When he spoke again, she drew herself up beside him and peered into the burrow. “Just how small do you think I am?” she asked, tossing him a sideways glance. “I think we can dig it out, don’t you?” Sure, there was the chance that the critter would get away, but that was always a risk they had to take. All part of the process.
No worries! Short post is short. :)

Fox picked up on his scrutiny and Peregrine chortled. "You're small but mighty," he replied. "You're sexily petite. Is 'sexily' a word...?" Turning from her (reluctantly), he eyeballed the burrow's entrance again and added, "How about you station yourself at this end and I'll go find his back door. Then we can both dig. And if the fucker won't come out, you can go in after him. Sound like a plan?"
Peregrine agreed (in so many words), and she nodded to his suggestion. She waited for him to get into position, and then she began frantically digging at the earth, making a total mess of herself all the while. What little spots of white had once covered her underbelly and front paws were now a dark shade of brown, compliments of the soil. Fox could "feel" the scent getting stronger, and she knew that the critters couldn't be too far off now.

If Perry was doing his job (something she did not doubt in the least), their food would soon come out one end or the other. And then it would be off to feed his mentally-absent brother. For now, though, the yearling focused on the task at hand.
He halfway expected a teasing retort in reply to his use of back door, yet Fox said nothing. Peregrine smiled at her, then turned and began nosing the ground, searching for any sign of the burrow's rear entrance. He found it with relative ease and began clawing clumps of earth away from it.

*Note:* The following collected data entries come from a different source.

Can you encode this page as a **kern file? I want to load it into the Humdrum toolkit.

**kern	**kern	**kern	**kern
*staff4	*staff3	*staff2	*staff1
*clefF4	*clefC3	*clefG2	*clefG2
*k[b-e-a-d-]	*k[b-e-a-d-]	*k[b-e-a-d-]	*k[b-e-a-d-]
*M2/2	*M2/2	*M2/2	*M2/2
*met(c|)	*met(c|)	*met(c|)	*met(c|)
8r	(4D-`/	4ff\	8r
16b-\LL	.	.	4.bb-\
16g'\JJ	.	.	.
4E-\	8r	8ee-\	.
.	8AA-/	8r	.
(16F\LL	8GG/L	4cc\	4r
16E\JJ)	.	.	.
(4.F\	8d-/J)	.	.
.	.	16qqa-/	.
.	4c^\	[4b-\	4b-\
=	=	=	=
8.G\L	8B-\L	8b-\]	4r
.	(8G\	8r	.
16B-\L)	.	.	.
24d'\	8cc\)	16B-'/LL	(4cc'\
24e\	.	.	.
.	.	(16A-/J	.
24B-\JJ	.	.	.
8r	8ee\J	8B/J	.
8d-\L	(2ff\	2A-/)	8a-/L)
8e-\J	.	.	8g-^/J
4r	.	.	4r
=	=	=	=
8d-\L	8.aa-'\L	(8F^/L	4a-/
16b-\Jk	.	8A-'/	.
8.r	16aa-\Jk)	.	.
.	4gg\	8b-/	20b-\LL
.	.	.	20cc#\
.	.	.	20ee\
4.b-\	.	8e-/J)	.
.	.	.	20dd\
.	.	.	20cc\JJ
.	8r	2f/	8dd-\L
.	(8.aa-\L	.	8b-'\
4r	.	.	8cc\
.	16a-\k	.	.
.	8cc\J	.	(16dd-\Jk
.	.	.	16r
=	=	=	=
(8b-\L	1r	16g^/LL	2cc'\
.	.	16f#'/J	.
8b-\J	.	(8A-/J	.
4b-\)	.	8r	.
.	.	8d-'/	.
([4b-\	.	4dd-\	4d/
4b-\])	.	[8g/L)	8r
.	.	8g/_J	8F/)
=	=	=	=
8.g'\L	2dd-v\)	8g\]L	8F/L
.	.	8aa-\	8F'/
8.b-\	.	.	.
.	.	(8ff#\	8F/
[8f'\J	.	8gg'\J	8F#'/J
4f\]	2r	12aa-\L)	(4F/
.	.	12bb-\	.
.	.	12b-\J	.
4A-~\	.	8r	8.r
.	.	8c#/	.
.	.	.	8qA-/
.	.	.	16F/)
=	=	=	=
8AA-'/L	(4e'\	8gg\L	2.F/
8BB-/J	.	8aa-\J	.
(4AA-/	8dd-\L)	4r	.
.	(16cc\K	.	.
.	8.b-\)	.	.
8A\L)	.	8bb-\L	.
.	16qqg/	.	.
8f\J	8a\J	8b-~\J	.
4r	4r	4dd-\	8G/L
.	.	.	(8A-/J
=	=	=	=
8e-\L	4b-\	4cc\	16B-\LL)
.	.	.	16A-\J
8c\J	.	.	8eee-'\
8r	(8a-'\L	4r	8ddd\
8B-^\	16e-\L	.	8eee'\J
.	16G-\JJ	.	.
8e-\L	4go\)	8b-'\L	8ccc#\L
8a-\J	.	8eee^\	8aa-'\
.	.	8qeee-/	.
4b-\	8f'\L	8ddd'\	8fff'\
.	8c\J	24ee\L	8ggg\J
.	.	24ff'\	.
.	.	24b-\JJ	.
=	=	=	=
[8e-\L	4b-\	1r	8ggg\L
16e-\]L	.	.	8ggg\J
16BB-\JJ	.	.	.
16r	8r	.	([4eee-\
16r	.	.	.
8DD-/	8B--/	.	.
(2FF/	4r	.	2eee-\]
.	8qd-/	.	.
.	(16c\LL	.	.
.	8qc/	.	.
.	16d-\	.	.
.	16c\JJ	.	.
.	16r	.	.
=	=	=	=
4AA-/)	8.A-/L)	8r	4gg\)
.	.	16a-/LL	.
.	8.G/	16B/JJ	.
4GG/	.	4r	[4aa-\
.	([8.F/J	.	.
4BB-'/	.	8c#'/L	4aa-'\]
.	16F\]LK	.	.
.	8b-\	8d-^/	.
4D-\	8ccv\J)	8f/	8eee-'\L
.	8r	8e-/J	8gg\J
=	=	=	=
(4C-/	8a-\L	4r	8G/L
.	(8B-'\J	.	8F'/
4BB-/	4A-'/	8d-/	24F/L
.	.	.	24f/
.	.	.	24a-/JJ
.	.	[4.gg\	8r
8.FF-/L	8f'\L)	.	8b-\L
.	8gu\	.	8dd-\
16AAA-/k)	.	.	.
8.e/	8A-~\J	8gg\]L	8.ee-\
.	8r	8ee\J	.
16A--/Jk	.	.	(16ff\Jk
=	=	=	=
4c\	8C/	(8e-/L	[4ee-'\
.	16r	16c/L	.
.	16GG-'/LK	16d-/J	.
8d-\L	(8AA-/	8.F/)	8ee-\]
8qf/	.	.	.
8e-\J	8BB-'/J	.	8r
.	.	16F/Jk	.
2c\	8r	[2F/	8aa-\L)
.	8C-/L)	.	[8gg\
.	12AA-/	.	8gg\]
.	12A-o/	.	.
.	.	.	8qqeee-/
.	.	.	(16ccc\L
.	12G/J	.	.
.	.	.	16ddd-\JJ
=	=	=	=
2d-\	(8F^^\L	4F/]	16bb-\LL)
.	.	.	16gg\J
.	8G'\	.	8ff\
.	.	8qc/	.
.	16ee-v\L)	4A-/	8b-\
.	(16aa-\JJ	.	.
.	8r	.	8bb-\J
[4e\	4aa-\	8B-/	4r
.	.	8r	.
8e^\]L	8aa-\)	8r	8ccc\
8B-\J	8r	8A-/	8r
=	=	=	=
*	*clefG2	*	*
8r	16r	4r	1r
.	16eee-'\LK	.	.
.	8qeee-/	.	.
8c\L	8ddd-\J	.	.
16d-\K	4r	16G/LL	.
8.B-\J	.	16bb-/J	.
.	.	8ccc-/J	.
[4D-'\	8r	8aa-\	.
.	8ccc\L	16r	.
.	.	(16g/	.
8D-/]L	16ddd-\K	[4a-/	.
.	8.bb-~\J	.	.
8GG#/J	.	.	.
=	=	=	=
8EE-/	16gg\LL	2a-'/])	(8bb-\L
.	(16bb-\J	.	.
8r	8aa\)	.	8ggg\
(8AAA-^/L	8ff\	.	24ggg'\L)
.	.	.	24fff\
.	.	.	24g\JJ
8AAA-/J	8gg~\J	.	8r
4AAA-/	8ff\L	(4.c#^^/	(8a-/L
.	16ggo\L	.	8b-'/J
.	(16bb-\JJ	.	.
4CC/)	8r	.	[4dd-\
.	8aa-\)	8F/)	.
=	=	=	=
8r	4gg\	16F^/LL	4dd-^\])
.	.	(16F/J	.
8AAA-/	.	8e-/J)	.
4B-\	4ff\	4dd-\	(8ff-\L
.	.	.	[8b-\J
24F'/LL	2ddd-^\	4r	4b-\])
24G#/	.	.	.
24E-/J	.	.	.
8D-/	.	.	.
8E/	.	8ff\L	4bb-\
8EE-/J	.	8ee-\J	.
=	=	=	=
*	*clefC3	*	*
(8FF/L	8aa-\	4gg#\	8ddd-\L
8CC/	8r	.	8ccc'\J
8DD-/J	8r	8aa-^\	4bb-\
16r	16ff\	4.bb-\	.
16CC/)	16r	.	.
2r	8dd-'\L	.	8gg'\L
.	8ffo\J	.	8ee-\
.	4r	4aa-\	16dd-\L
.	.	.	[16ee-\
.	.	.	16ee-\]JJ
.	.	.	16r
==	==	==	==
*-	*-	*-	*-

He paused when he heard scurrying, chattering noises from within the little den. Peregrine suddenly thrust his muzzle into the hole and snarled savagely, hoping to scare the groundhog so badly that it instinctively darted out the front entry and right into his mate's waiting jaws.
I did a dice roll because why not! Also, I think you can fade out with your next post. :)

Fox & Perry hunt: 3
Success: 3+

Now completely covered in a fine coat of damp dust, Fox watched her end of the burrow with anticipation as her front paws continued in a flurry. She heard Peregrine's snarl, and she braced herself for the critter that would surely come darting out. Fox blinked, nearly missing the moment when the groundhog tried to slip past her. Thankfully, she was quick enough to pounce on it with her feet, delivering a forceful bite on the creatures neck as soon as she had it secured.

Sneezing, due to the upturned earth, she picked up their catch and shook it around, as if to wave it at Peregrine. Without a word, she slipped to his side and bumped his shoulder with her own. Then, she turned toward the place where Atticus had been staying. This was his meal, after all.
Sure thang!

Their plan worked like a charm. Peregrine heard the unmistakable noises as his mate dispatched their prey as he loped back to the burrow's entrance. He smiled at her, licking her cheek and waving his tail. He fell into step behind her when she motioned that they carry the carcass to Atticus.

"This may be a hokey cliché but... we make a fucking fabulous team," he purred in her ear as they disappeared in the direction of Blue Willow's den.